Volkswagen rischia fino a 18 miliardi di dollari di multa negli Stati Uniti, il grande mercato dove già è in difficoltà. Per Martin Winterkorn, numero uno del colosso di Wolfsburg destinato a rimanere al timone fino al 2018 dopo aver vinto il “braccio di ferro” con il patriarca Ferdinand Piech, e per Herbert Diess, l’ex top manager Bmw da qualche mese a capo del marchio VW, una grana di proporzioni colossali. Anche perché la notizia dell’inchiesta delle autorità americane dell’Environmental Protection Agency (EPA) si è abbattuta mentre il gruppo esibiva al Salone di Francoforte il suo volto migliore – nuovi modelli e più ecologici – dopo aver chiuso il semestre inaugurale del 2015, per la prima volta nella storia, in testa alla classifica di vendite grazie al sorpasso a spese di Toyota.

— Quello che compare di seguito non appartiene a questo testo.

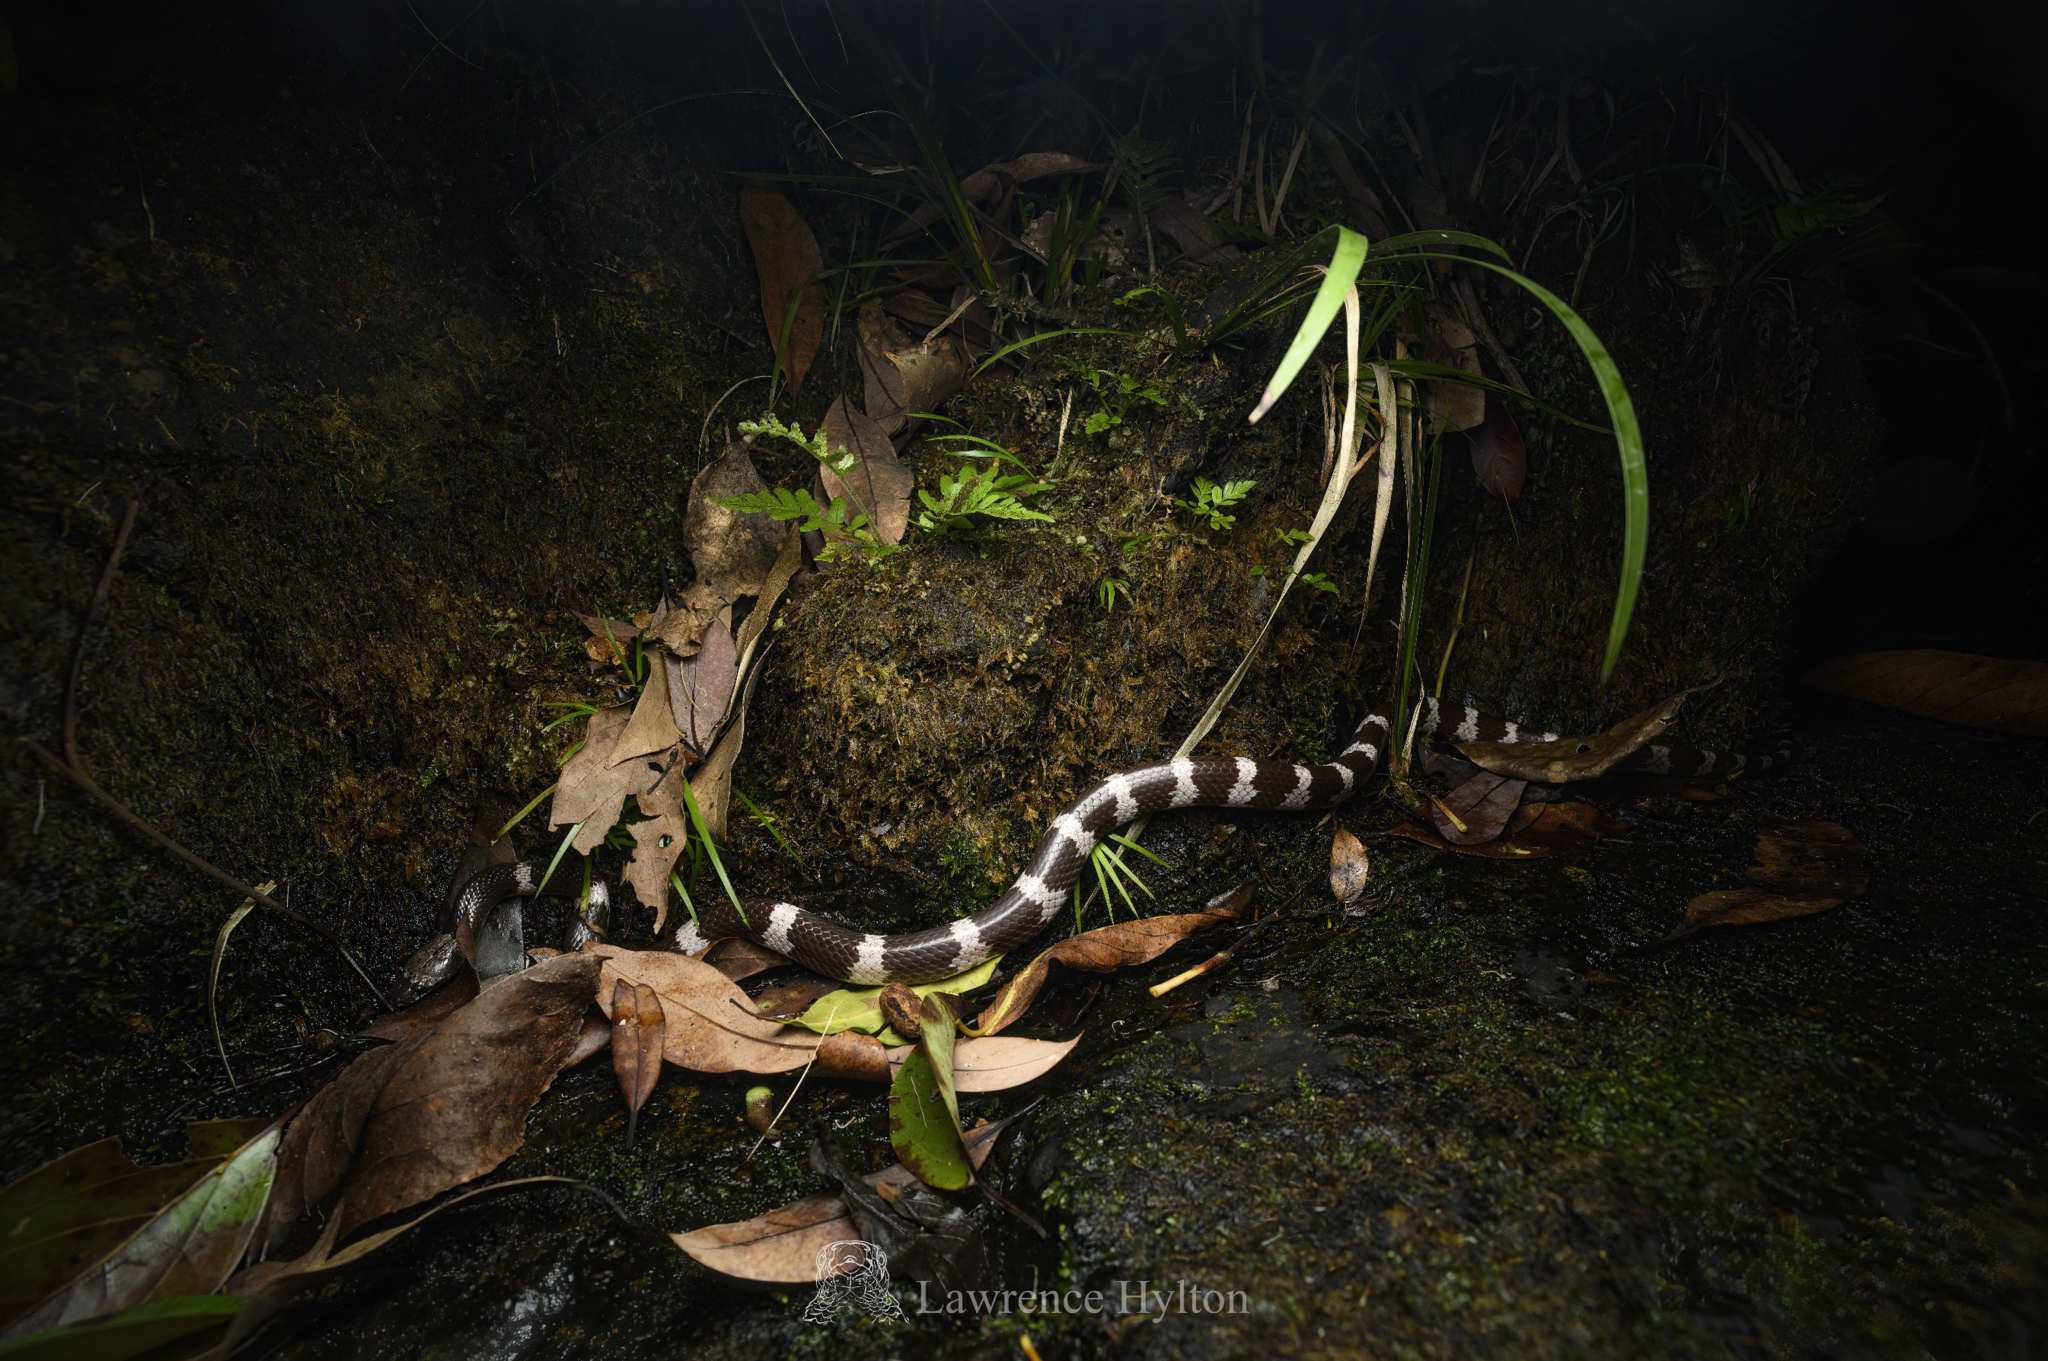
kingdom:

Secondo l’Epa, il gruppo aveva impiegato un particolare software che permetteva di ottenere dati in linea con i parametri richiesti per i veicoli a gasolio solo nel corso dei test, mentre nella guida reale le emissioni reali potevano superare fino a 40 volte quelli dichiarati. Poco meno di un anno fa, Hyundai e Kia erano state multate per dati non veritieri con un’ammenda di 100 milioni di dollari: si trattava della più alta sanzione mai comminata per un’infrazione di questo genere. La possibile cifra che Volkwagen rischia di pagare fa impallidire rispetto a quella versata dai coreani.
“Mi rincresce profondamente aver deluso i nostri clienti e l’opinione pubblica”, ha dichiarato Winterkorn. Il caso è stato elevato a “priorità assoluta” dallo stesso numero uno, che potrebbe venire chiamato a rispondere personalmente poiché è stato responsabile del marchio per anni. Oltreoceano è stata già bloccata la vendita di alcuni modelli a gasolio.

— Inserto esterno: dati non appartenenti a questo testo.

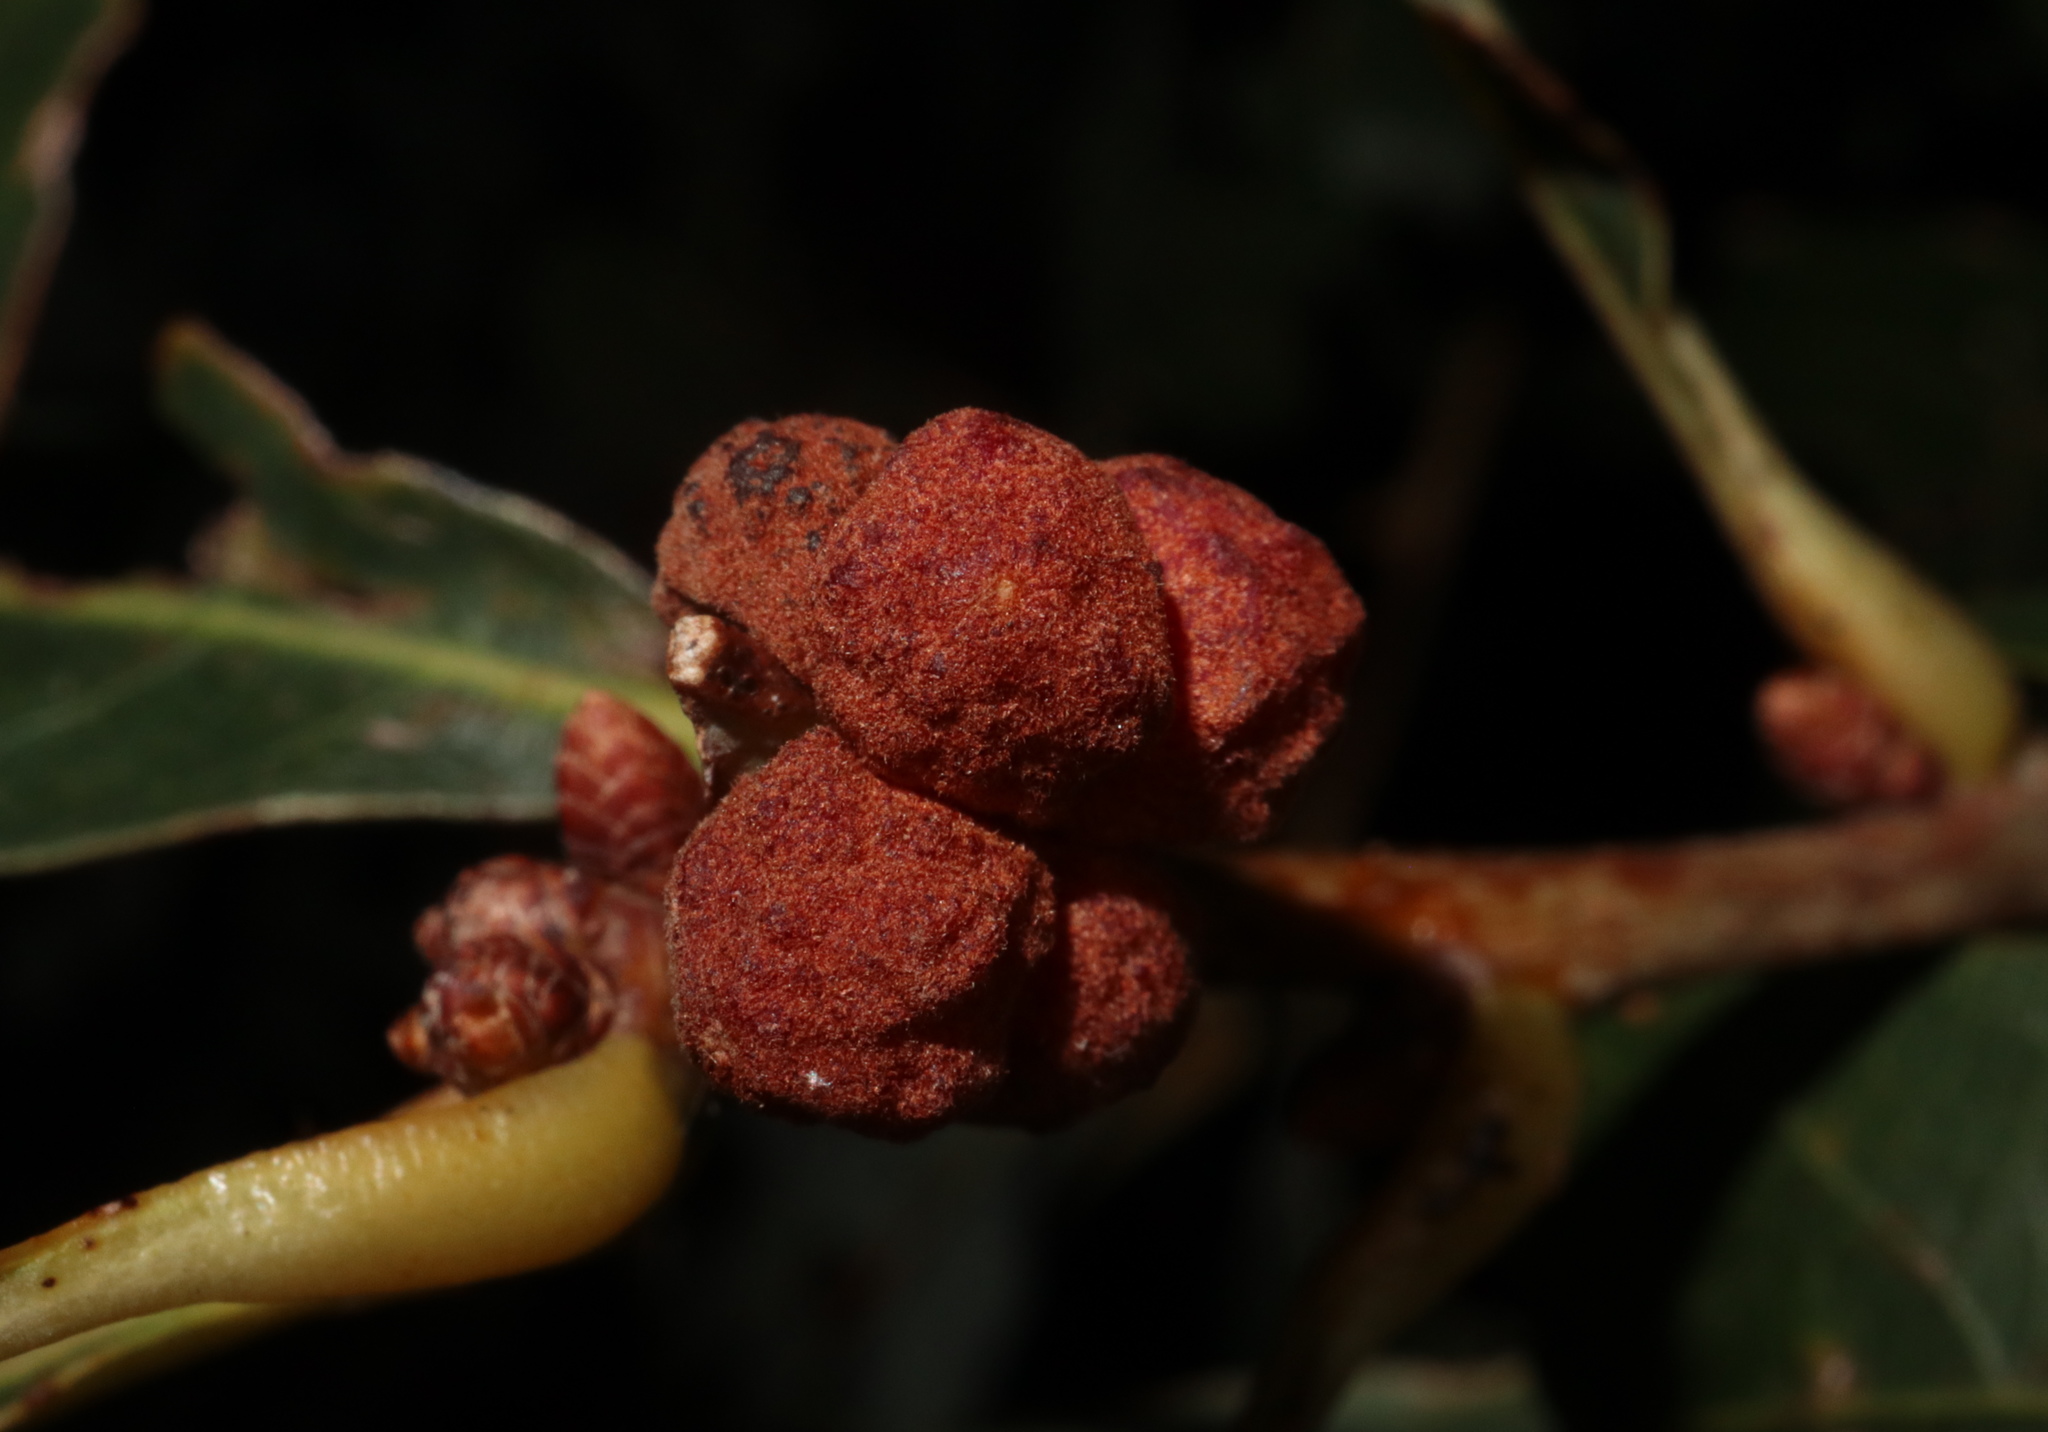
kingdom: Animalia
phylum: Arthropoda
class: Insecta
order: Hymenoptera
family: Cynipidae
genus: Andricus
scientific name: Andricus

A giudizio di Ferdinand Dudenhöffer, studioso ed esperto del ramo automotive, il ruolo di Winterkorn non è sostenibile per il gruppo perché o sapeva della manipolazione oppure i suoi manager gliela tenevano nascosta, due situazioni non compatibili con il suo mandato di CEO. “Nessun politico potrebbe rimanere al suo posto in circostanze come queste”, ha ammonito Dudenhöffer.
Volkswagen ha fatto sapere di collaborare con le autorità: un atteggiamento che solitamente contribuisce almeno a ridurre l’impatto della sanzione. Secondo la normativa americana, inasprita dopo la vicenda che ha riguardato General Motors (che ha appena accettato di pagare una multa di 900 milioni, che molti osservatori ritengono insolitamente bassa), per ogni vettura coinvolta la sanzione può raggiungere i 37.500 dollari.
I modelli per i quali sarebbe stato impiegato il sistema in grado di “taroccare” i dati sarebbero Jetta, Passat, Beetle, Golf e anche Audi A3 (lo riferisce la Sueddeutsche Zeitung) prodotti tra il 2009 ed il 2015 per un totale di 482.000 unità.
Volkswagen ha ammesso la contestazione (“i fatti sono veri”). Si tratterebbe di una violazione del “Clean Air Act”. Cynthia Giles, portavoce dell’EPA, ha già stigmatizzato il comportamento del costruttore tedesco. Parlando del software, ha dichiarato che “impiegare simili metodi per aggirare i parametri sulla protezione ambientale è illegale e significa mettere a rischio la salute pubblica”.
Lo “scandalo Volkswagen” è una delle notizie principali in Germania, dove si aprono nuovi interrogativi. E cioè se il software sia stato sistematicamente impiegato anche altrove e per altri modelli e se in altri paesi verranno svolte verifiche. Una situazione pesante per Volkswagen e, in particolare, per i modelli alimentati a gasolio. Un colpo durissimo all’immagine di efficienza e di credibilità della Germania dell’auto o, almeno, del suo marchio più venduto. Che negli Stati Uniti ha contabilizzato da inizio anno una flessione del 2,8%.
Oltre alla multa, Volkswagen deve dare per scontata anche una causa collettiva (class action) da parte dei consumatori, così come un tracollo in borsa. Lunedì mattina il titolo è scivolato fino a -22% sul listino di Francoforte, per attestarsi poi su -18,60 percento: è il peggior tracollo mai registrato da ottobre 2008.